Give back every entry exactly as it is written, but not the pictures.

Collected data
------------------------------------

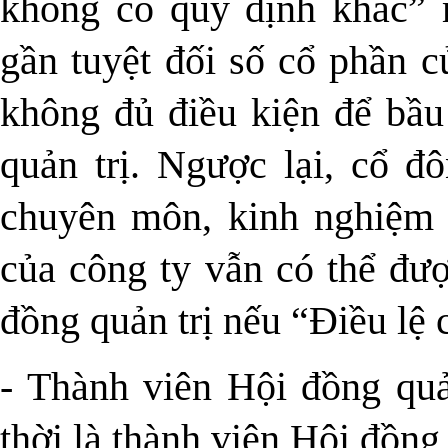
không có quy định khác”
gần tuyệt đối số cổ phần c
không đủ điều kiện để bầu
quản trị. Ngược lại, cổ đ
chuyên môn, kinh nghiệm 
của công ty vẫn có thể đư
đồng quản trị nếu “Điều lệ 
- Thành viên Hội đồng quả
thời là thành viên Hội đồng 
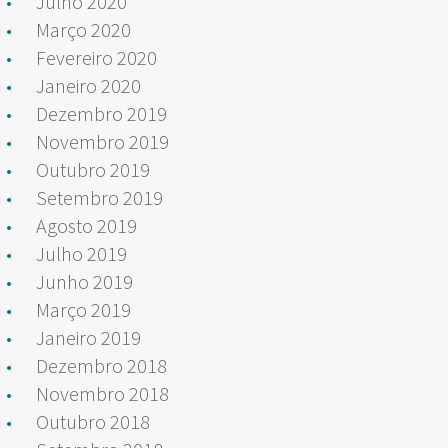
Julho 2020
Março 2020
Fevereiro 2020
Janeiro 2020
Dezembro 2019
Novembro 2019
Outubro 2019
Setembro 2019
Agosto 2019
Julho 2019
Junho 2019
Março 2019
Janeiro 2019
Dezembro 2018
Novembro 2018
Outubro 2018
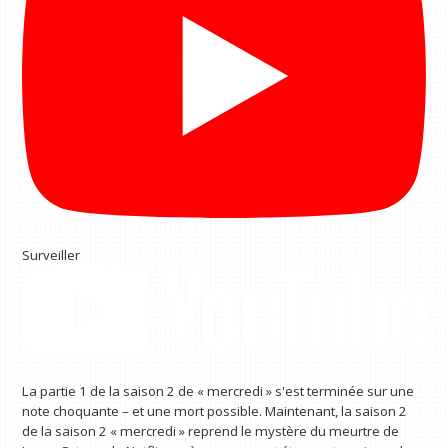
Surveiller
La partie 1 de la saison 2 de « mercredi » s'est terminée sur une
note choquante – et une mort possible. Maintenant, la saison 2
de la saison 2 « mercredi » reprend le mystère du meurtre de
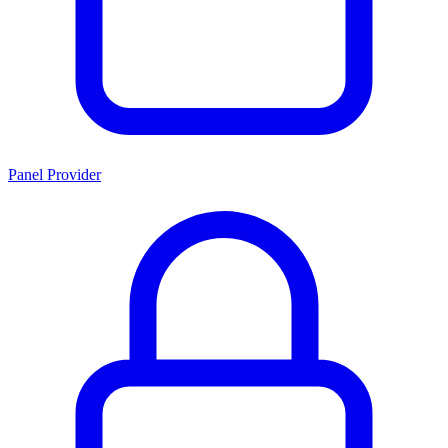
Panel Provider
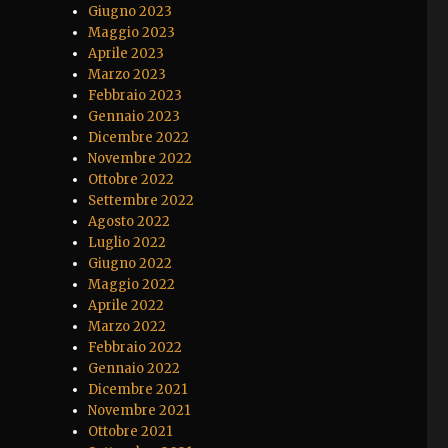
Giugno 2023
Maggio 2023
Aprile 2023
Marzo 2023
Febbraio 2023
Gennaio 2023
Dicembre 2022
Novembre 2022
Ottobre 2022
Settembre 2022
Agosto 2022
Luglio 2022
Giugno 2022
Maggio 2022
Aprile 2022
Marzo 2022
Febbraio 2022
Gennaio 2022
Dicembre 2021
Novembre 2021
Ottobre 2021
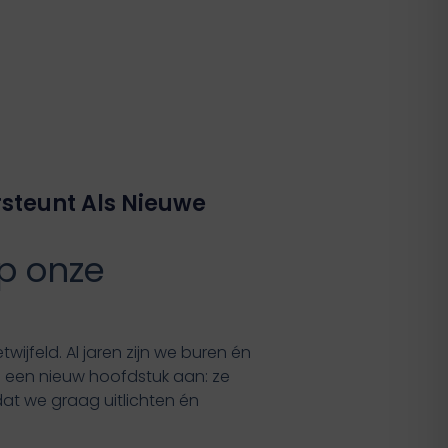
steunt Als Nieuwe
op onze
ijfeld. Al jaren zijn we buren én
I een nieuw hoofdstuk aan: ze
at we graag uitlichten én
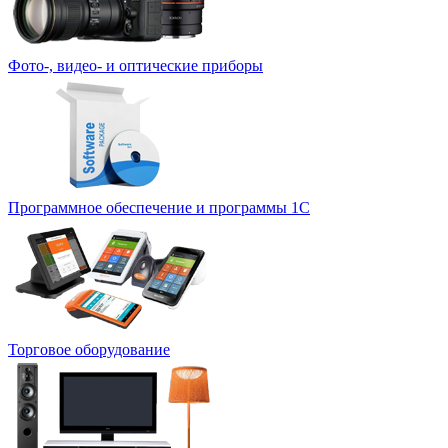
Фото-, видео- и оптические приборы
Программное обеспечение и программы 1С
Торговое оборудование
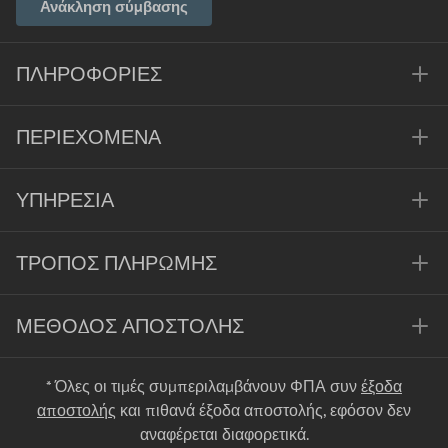
Ανάκληση σύμβασης
ΠΛΗΡΟΦΟΡΊΕΣ
ΠΕΡΙΕΧΌΜΕΝΑ
ΥΠΗΡΕΣΊΑ
ΤΡΌΠΟΣ ΠΛΗΡΩΜΉΣ
ΜΈΘΟΔΟΣ ΑΠΟΣΤΟΛΉΣ
* Όλες οι τιμές συμπεριλαμβάνουν ΦΠΑ συν
έξοδα
αποστολής
και πιθανά έξοδα αποστολής, εφόσον δεν
αναφέρεται διαφορετικά.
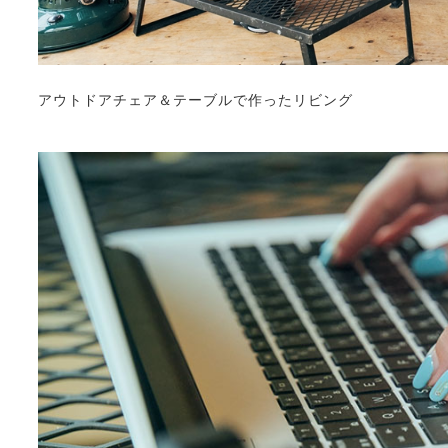
アウトドアチェア＆テーブルで作ったリビング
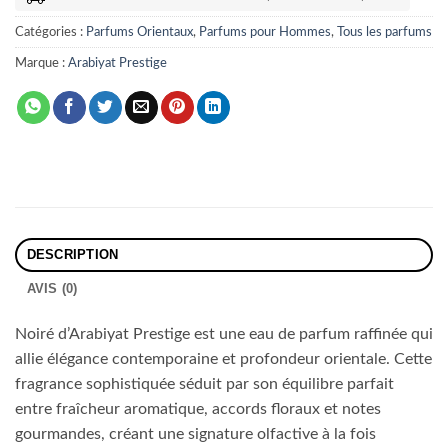
Catégories :
Parfums Orientaux
,
Parfums pour Hommes
,
Tous les parfums
Marque :
Arabiyat Prestige
DESCRIPTION
AVIS (0)
Noiré d’Arabiyat Prestige est une eau de parfum raffinée qui
allie élégance contemporaine et profondeur orientale. Cette
fragrance sophistiquée séduit par son équilibre parfait
entre fraîcheur aromatique, accords floraux et notes
gourmandes, créant une signature olfactive à la fois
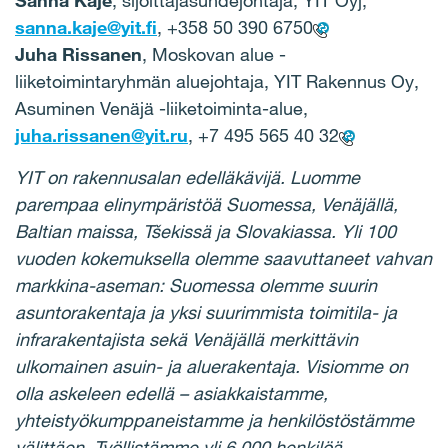
Sanna Kaje
, sijoittajasuhdejohtaja, YIT Oyj,
sanna.kaje@yit.fi
, +358 50 390 6750
Juha Rissanen
, Moskovan alue -
liiketoimintaryhmän aluejohtaja, YIT Rakennus Oy,
Asuminen Venäjä -liiketoiminta-alue,
juha.rissanen@yit.ru
, +7 495 565 40 32
YIT on rakennusalan edelläkävijä. Luomme
parempaa elinympäristöä Suomessa, Venäjällä,
Baltian maissa, Tšekissä ja Slovakiassa. Yli 100
vuoden kokemuksella olemme saavuttaneet vahvan
markkina-aseman: Suomessa olemme suurin
asuntorakentaja ja yksi suurimmista toimitila- ja
infrarakentajista sekä Venäjällä merkittävin
ulkomainen asuin- ja aluerakentaja. Visiomme on
olla askeleen edellä – asiakkaistamme,
yhteistyökumppaneistamme ja henkilöstöstämme
välittäen. Työllistämme yli 6 000 henkilöä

------------------------------------

* _Solution below_
không có quy định khác”
gần tuyệt đối số cổ phần c
không đủ điều kiện để bầu
quản trị. Ngược lại, cổ đ
chuyên môn, kinh nghiệm 
của công ty vẫn có thể đư
đồng quản trị nếu “Điều lệ 
- Thành viên Hội đồng quả
thời là thành viên Hội đồng 
Julho 2020
Março 2020
Fevereiro 2020
Janeiro 2020
Dezembro 2019
Novembro 2019
Outubro 2019
Setembro 2019
Agosto 2019
Julho 2019
Junho 2019
Março 2019
Janeiro 2019
Dezembro 2018
Novembro 2018
Outubro 2018
Surveiller
La partie 1 de la saison 2 de « mercredi » s'est terminée sur une
note choquante – et une mort possible. Maintenant, la saison 2
de la saison 2 « mercredi » reprend le mystère du meurtre de
Panel Provider
Giugno 2023
Maggio 2023
Aprile 2023
Marzo 2023
Febbraio 2023
Gennaio 2023
Dicembre 2022
Novembre 2022
Ottobre 2022
Settembre 2022
Agosto 2022
Luglio 2022
Giugno 2022
Maggio 2022
Aprile 2022
Marzo 2022
Febbraio 2022
Gennaio 2022
Dicembre 2021
Novembre 2021
Ottobre 2021
steunt Als Nieuwe
op onze
ijfeld. Al jaren zijn we buren én
I een nieuw hoofdstuk aan: ze
at we graag uitlichten én
Фото-, видео- и оптические приборы
Программное обеспечение и программы 1С
Торговое оборудование
Ανάκληση σύμβασης
ΠΛΗΡΟΦΟΡΊΕΣ
ΠΕΡΙΕΧΌΜΕΝΑ
ΥΠΗΡΕΣΊΑ
ΤΡΌΠΟΣ ΠΛΗΡΩΜΉΣ
ΜΈΘΟΔΟΣ ΑΠΟΣΤΟΛΉΣ
* Όλες οι τιμές συμπεριλαμβάνουν ΦΠΑ συν
έξοδα
αποστολής
και πιθανά έξοδα αποστολής, εφόσον δεν
αναφέρεται διαφορετικά.
アウトドアチェア＆テーブルで作ったリビング
Catégories :
Parfums Orientaux
,
Parfums pour Hommes
,
Tous les parfums
Marque :
Arabiyat Prestige
DESCRIPTION
AVIS (0)
Noiré d’Arabiyat Prestige est une eau de parfum raffinée qui
allie élégance contemporaine et profondeur orientale. Cette
fragrance sophistiquée séduit par son équilibre parfait
entre fraîcheur aromatique, accords floraux et notes
gourmandes, créant une signature olfactive à la fois
Sanna Kaje
, sijoittajasuhdejohtaja, YIT Oyj,
sanna.kaje@yit.fi
, +358 50 390 6750
Juha Rissanen
, Moskovan alue -
liiketoimintaryhmän aluejohtaja, YIT Rakennus Oy,
Asuminen Venäjä -liiketoiminta-alue,
juha.rissanen@yit.ru
, +7 495 565 40 32
YIT on rakennusalan edelläkävijä. Luomme
parempaa elinympäristöä Suomessa, Venäjällä,
Baltian maissa, Tšekissä ja Slovakiassa. Yli 100
vuoden kokemuksella olemme saavuttaneet vahvan
markkina-aseman: Suomessa olemme suurin
asuntorakentaja ja yksi suurimmista toimitila- ja
infrarakentajista sekä Venäjällä merkittävin
ulkomainen asuin- ja aluerakentaja. Visiomme on
olla askeleen edellä – asiakkaistamme,
yhteistyökumppaneistamme ja henkilöstöstämme
välittäen. Työllistämme yli 6 000 henkilöä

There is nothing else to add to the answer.